Oui, certains bouchons légers peuvent se résoudre spontanément. Toutefois, si les signes persistent ou si le cheval semble en détresse, contactez rapidement votre vétérinaire.
Combien de temps dure un bouchon œsophagien chez le cheval ?
Sa durée varie beaucoup d'un cas à l'autre. Un petit bouchon peut céder en quelques minutes. D'autres persistent plusieurs heures et exigent un sondage par le vétérinaire.
Un cheval peut-il mourir d'un bouchon œsophagien ?
Le bouchon lui-même est souvent bénin lorsqu'il est pris en charge rapidement. En revanche, des complications comme une pneumonie par aspiration peuvent devenir graves.
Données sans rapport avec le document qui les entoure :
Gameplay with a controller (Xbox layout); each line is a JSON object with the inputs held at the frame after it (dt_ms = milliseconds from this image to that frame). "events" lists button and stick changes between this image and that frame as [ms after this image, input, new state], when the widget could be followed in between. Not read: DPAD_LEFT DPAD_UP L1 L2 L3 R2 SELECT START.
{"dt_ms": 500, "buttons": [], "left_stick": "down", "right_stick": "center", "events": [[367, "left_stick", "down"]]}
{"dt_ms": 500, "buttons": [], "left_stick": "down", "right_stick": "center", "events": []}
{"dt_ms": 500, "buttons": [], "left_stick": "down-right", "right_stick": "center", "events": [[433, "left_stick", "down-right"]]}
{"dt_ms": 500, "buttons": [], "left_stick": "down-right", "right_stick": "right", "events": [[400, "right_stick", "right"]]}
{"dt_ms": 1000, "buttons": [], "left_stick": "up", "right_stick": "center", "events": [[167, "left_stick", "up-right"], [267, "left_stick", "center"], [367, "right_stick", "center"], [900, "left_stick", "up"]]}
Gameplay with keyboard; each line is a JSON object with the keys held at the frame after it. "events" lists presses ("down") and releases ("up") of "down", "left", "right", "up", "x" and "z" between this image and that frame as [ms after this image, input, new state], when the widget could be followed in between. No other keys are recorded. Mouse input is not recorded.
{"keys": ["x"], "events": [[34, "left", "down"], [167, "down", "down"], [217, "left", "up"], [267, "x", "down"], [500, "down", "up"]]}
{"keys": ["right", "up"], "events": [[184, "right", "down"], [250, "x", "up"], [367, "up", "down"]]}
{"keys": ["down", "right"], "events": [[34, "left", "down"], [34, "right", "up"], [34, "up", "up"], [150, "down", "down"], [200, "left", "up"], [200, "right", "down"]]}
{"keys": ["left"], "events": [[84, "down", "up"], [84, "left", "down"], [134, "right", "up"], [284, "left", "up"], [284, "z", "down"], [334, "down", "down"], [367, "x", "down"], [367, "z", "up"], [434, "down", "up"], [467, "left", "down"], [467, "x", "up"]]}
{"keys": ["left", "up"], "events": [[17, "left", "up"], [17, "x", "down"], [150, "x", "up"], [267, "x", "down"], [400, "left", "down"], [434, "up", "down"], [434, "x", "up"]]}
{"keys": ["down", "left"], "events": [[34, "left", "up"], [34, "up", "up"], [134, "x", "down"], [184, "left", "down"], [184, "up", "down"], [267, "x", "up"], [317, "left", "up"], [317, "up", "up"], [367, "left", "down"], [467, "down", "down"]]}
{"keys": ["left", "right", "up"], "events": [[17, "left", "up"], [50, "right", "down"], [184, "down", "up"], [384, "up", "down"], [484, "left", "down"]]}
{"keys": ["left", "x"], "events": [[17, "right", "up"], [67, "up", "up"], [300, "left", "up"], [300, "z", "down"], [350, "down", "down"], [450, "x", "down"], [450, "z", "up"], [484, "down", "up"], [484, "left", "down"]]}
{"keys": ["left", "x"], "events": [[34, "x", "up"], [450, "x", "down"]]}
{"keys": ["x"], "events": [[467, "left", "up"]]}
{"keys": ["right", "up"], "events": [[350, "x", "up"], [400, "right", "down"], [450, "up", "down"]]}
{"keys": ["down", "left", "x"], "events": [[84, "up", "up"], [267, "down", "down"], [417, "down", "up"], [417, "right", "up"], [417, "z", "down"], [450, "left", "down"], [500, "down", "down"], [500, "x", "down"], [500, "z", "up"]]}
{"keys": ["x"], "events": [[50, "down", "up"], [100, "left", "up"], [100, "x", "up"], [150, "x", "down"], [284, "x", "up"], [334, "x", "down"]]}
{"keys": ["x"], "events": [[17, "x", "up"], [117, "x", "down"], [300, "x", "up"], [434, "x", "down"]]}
Pourquoi de la nourriture sort-elle par les naseaux ?
Lorsque l'œsophage est obstrué, la salive et les aliments ne peuvent plus être avalés normalement. Faute de passage vers l'estomac, ils refluent alors vers les naseaux.
Comment éviter un bouchon œsophagien à répétition ?
Une alimentation adaptée, une bonne hydratation et un suivi dentaire régulier réduisent fortement le risque. Humidifiez les granulés et ralentissez la prise alimentaire avec un filet.